EXERCISE DATA
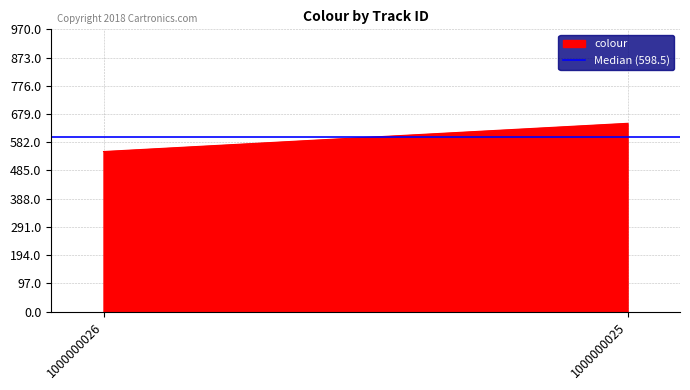

Reading right to left, extract all data points from this chart.

647	550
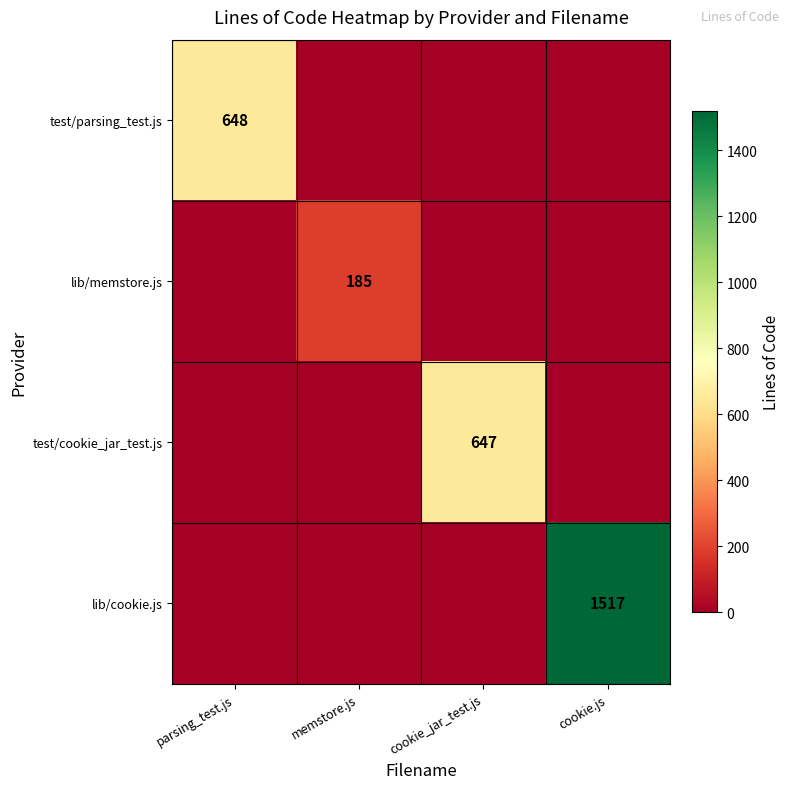

True or false: test/parsing_test.js has a value of 432 at parsing_test.js.

False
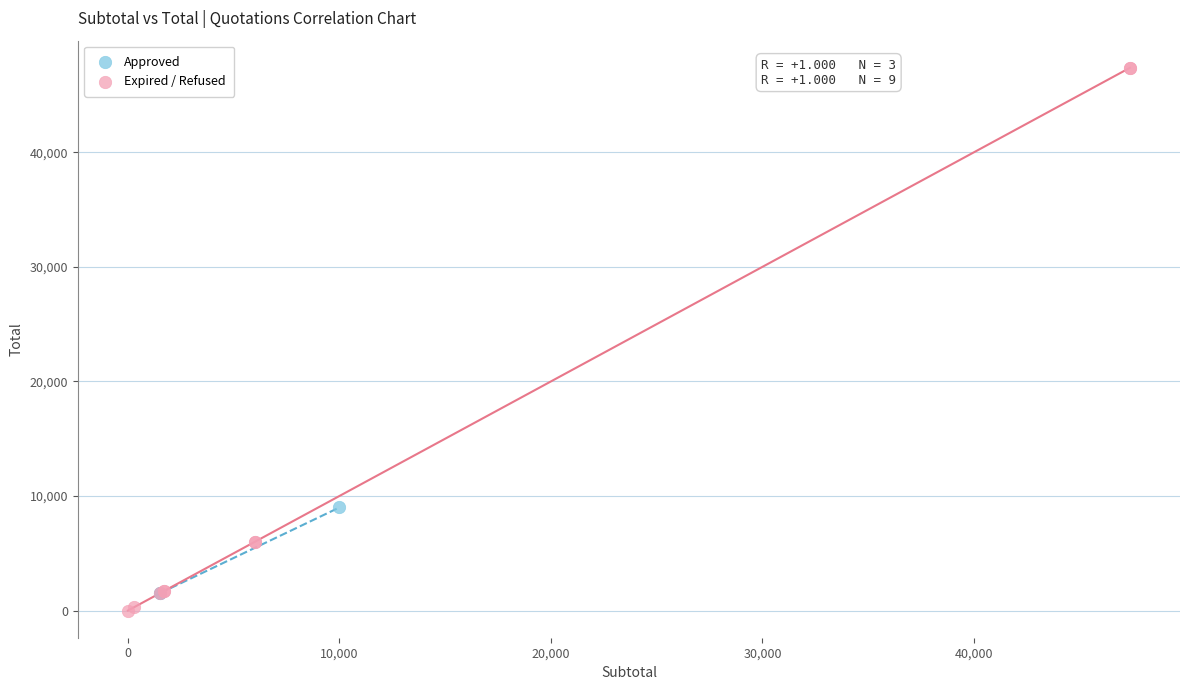

Which series has the largest Y range (max minus min)?

Expired / Refused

TRY IT
Return the text of every entry above verbatim, omitting the pictures.

RESPONSE
Reading right to left, extract all data points from this chart.

647	550

True or false: test/parsing_test.js has a value of 432 at parsing_test.js.

False

Which series has the largest Y range (max minus min)?

Expired / Refused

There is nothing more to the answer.